#### [Assigned task]
Go through the listing below and state how many of its lines include "tool". Write only that number.

#### [Exercise inputs]

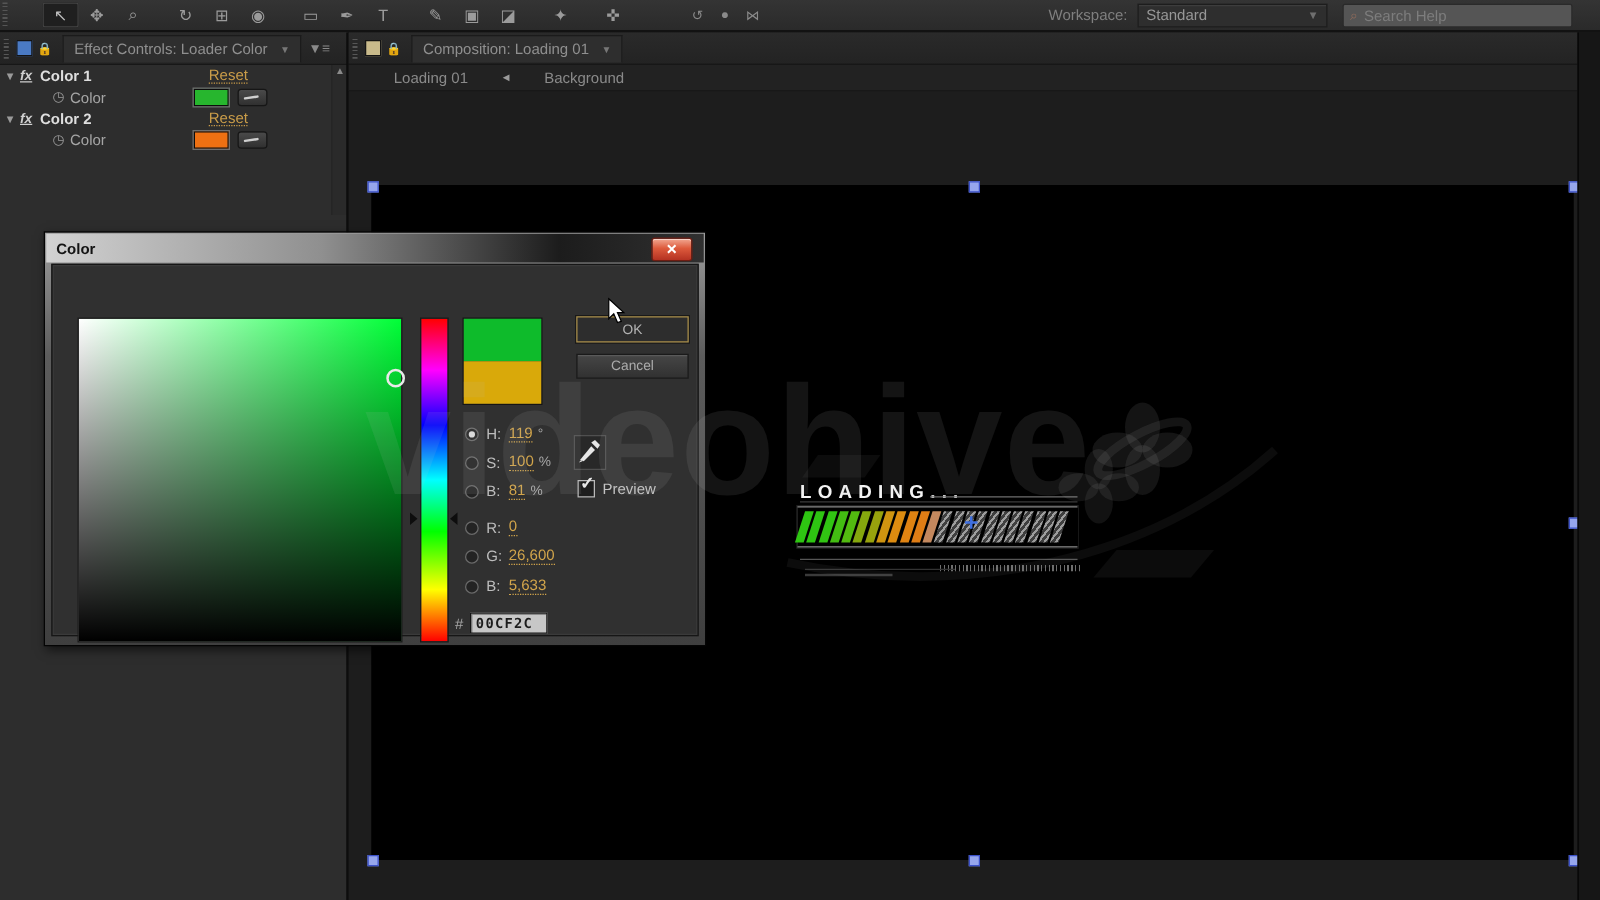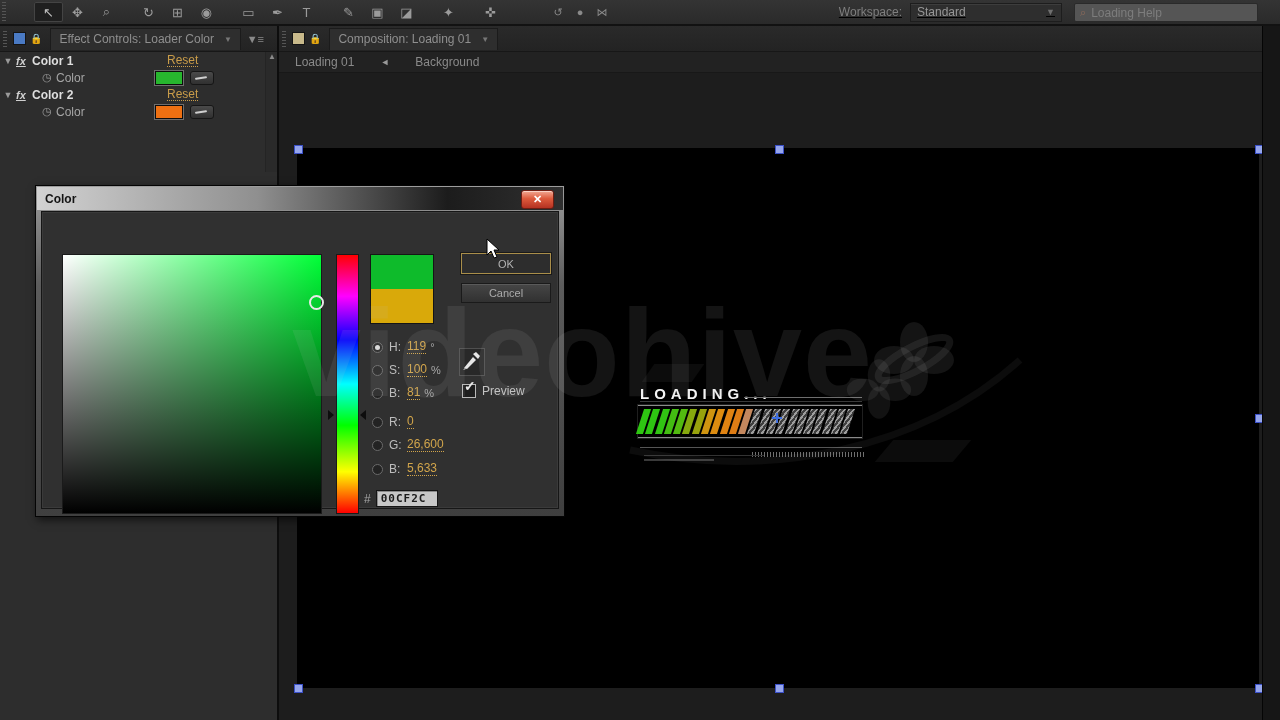--- a/index.html
+++ b/index.html
@@ -21,7 +21,7 @@
   .tool:nth-child(13),.tool:nth-child(14){margin-left:13px;}
   .tool.mini{width:22px;font-size:11px;color:#8a8a8a;}
   .tool.mini:first-of-type{margin-left:40px;}
-  #workspace-area{position:absolute;right:218px;top:0;height:24px;display:flex;align-items:center;text-decoration:underline;}
+  #workspace-area{position:absolute;right:218px;top:0;height:24px;display:flex;align-items:center;}
   #workspace-label{color:#7f7f7f;font-size:12px;margin-right:8px;}
   #workspace-select{width:138px;height:17px;background:#2e2e2e;border:1px solid #1d1d1d;
      box-shadow:inset 0 1px 0 #3d3d3d;color:#979797;font-size:12px;display:flex;

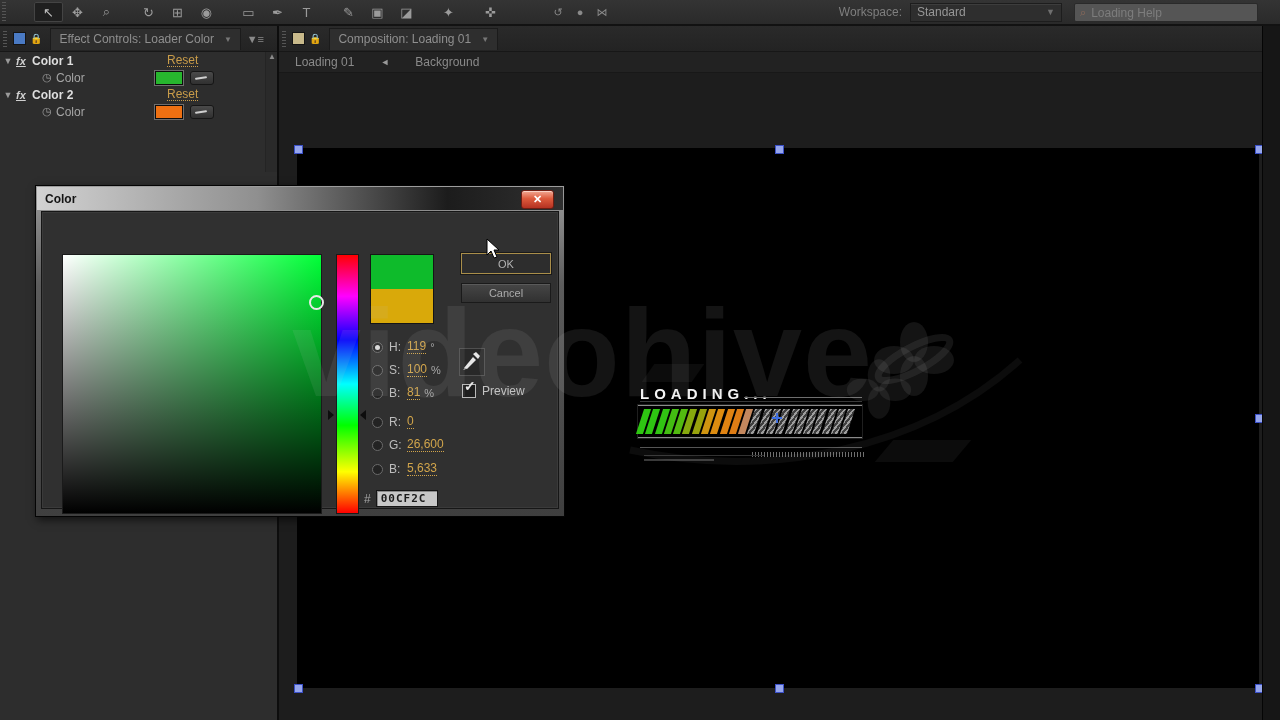--- a/index.html
+++ b/index.html
@@ -203,7 +203,7 @@
     </div>
     <div id="search-help">
       <span id="search-icon">⌕</span>
-      <span>Loading Help</span>
+      <span>Search Help</span>
     </div>
   </div>
 

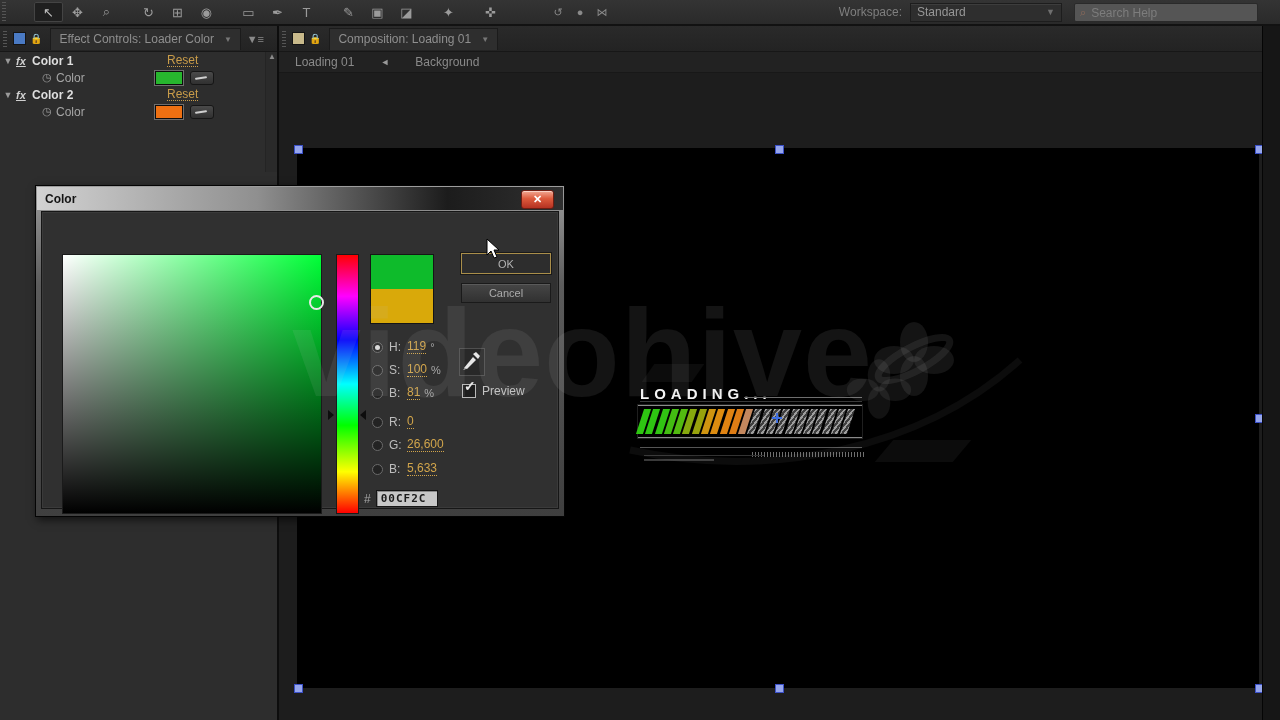--- a/index.html
+++ b/index.html
@@ -72,7 +72,7 @@
   #right-strip{left:1262px;top:26px;width:18px;height:694px;background:#161616;border-left:1px solid #050505;}
   #comp-breadcrumb{height:20px;display:flex;align-items:center;color:#8a8a8a;font-size:12px;
      background:#222;border-bottom:1px solid #181818;}
-  #crumb-current{margin-left:16px;text-align:right;}
+  #crumb-current{margin-left:36px;text-align:right;}
   #crumb-arrow{margin:0 26px;font-size:9px;color:#9a9a9a;}
   #comp-black{left:297px;top:148px;width:962px;height:540px;background:#000;}
   .handle{position:absolute;width:7px;height:7px;background:#96a6ec;border:1px solid #3b50c8;}

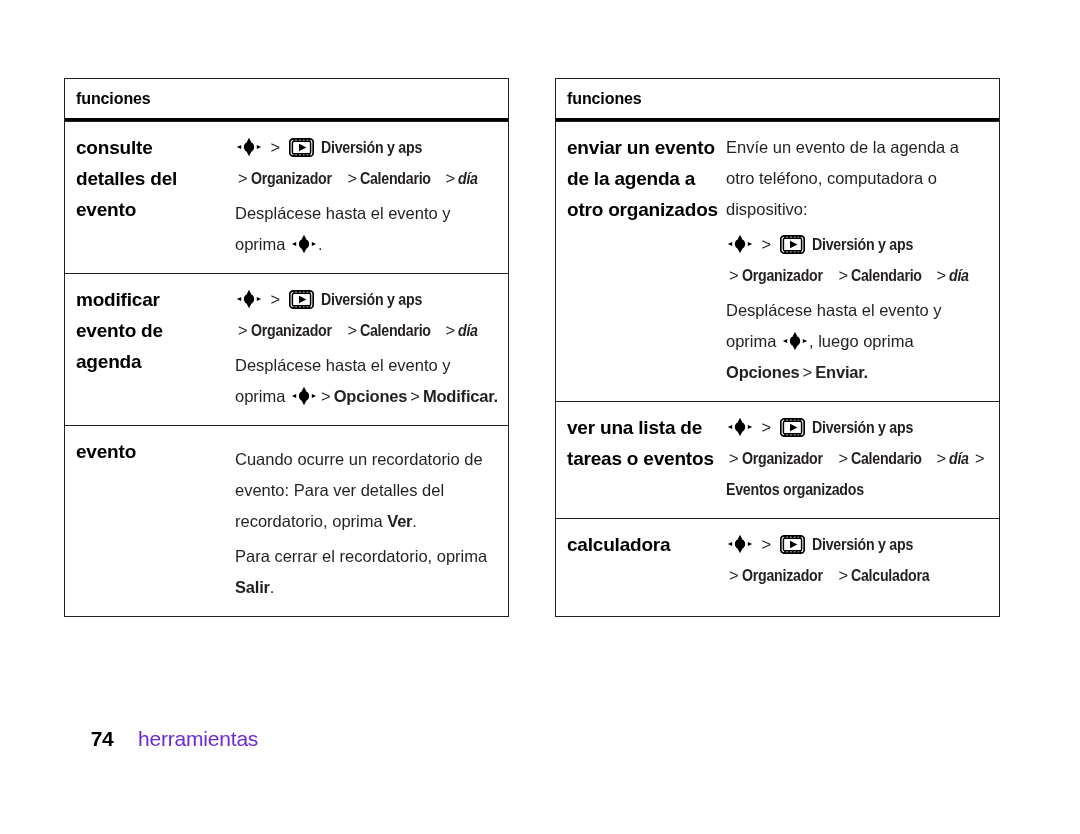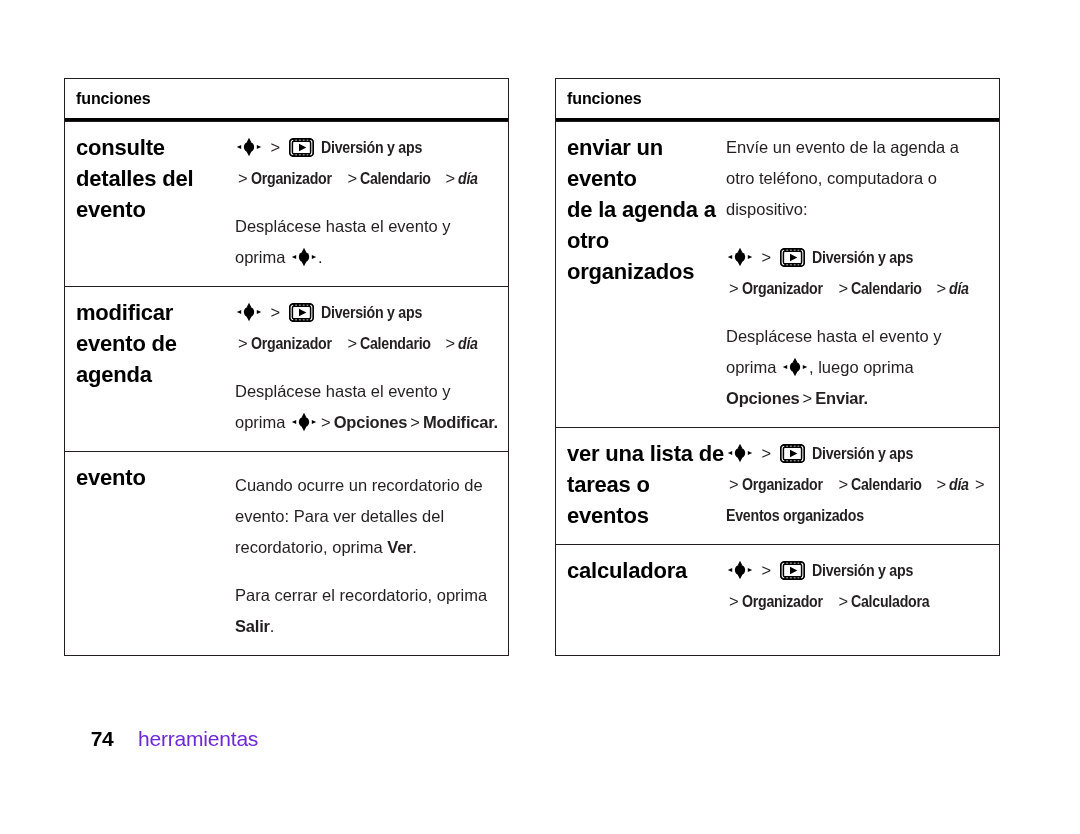--- a/index.html
+++ b/index.html
@@ -59,7 +59,7 @@
     flex: 0 0 170px;
     padding-left: 11px;
     box-sizing: border-box;
-    font-size: 22px;
+    font-size: 19px;
     font-weight: bold;
     line-height: 31px;
     letter-spacing: -0.2px;

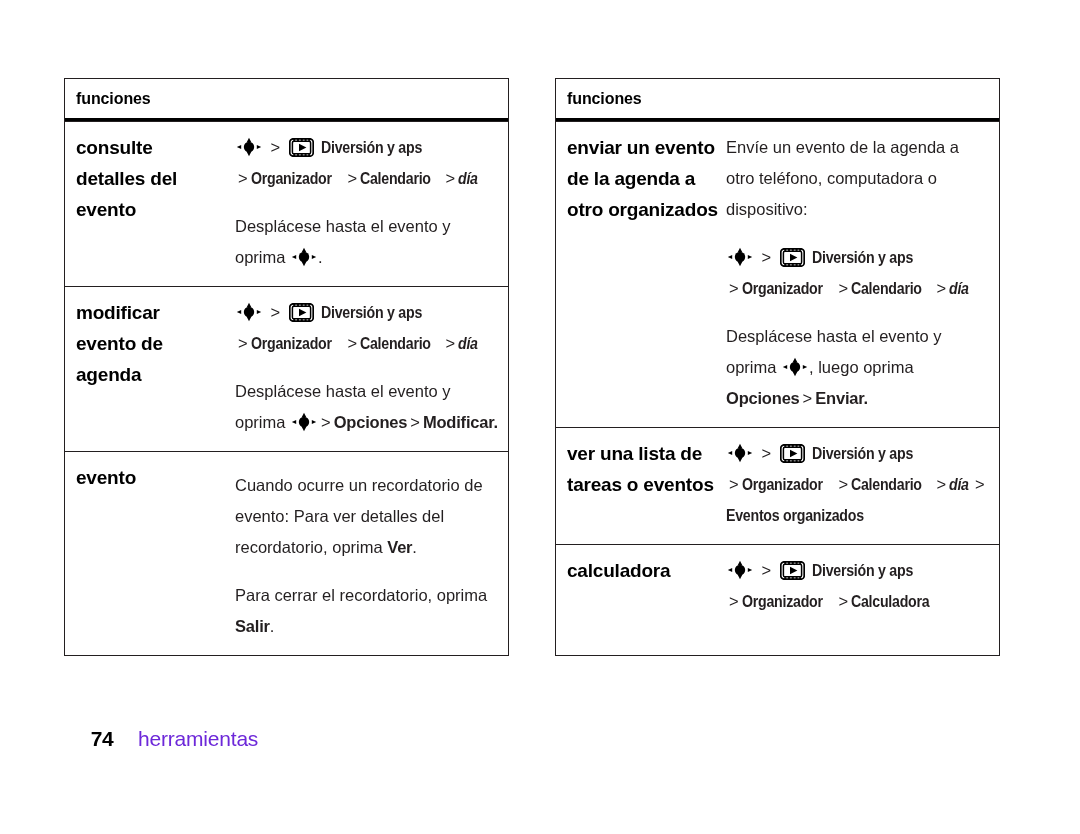--- a/index.html
+++ b/index.html
@@ -103,7 +103,7 @@
     font-stretch: normal;
   }
   .para {
-    margin-top: 17px;
+    margin-top: 4px;
   }
   .para.first { margin-top: 8px; }
   .inline-menu {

#### [Response below]
3